=== DATA FOR REVIEW ===
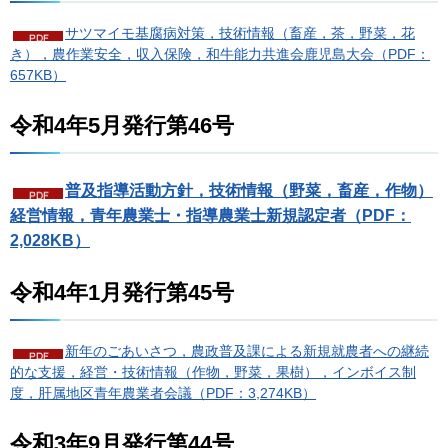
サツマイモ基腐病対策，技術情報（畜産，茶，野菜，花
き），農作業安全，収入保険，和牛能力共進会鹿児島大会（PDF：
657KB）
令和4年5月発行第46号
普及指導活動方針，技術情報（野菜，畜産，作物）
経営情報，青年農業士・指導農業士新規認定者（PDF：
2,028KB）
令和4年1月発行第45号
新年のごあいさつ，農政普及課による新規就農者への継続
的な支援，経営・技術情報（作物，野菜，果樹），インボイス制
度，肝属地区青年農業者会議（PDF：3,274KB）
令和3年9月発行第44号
===
=== DATA FOR REVIEW ===
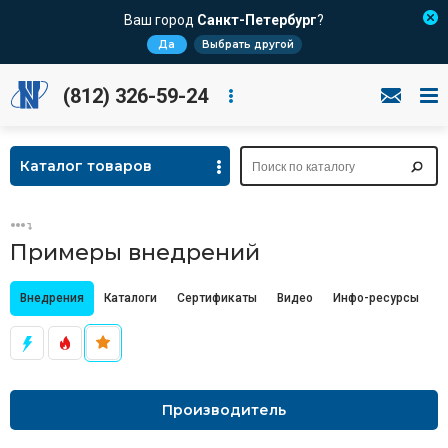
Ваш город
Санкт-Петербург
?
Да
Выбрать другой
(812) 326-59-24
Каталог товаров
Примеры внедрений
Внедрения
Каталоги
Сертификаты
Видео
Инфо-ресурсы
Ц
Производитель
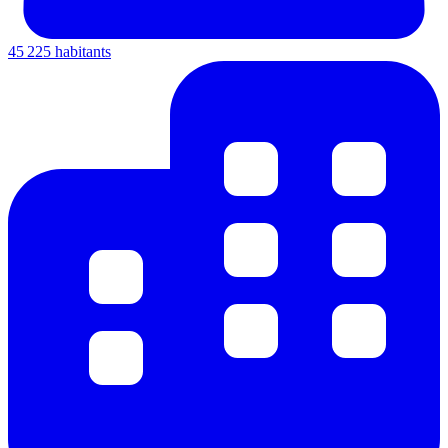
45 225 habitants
===
* PROBLEM DETAILS
When a line in the records above contains the word "技術情報", copy it.

* TASK SOLUTION
サツマイモ基腐病対策，技術情報（畜産，茶，野菜，花
普及指導活動方針，技術情報（野菜，畜産，作物）
的な支援，経営・技術情報（作物，野菜，果樹），インボイス制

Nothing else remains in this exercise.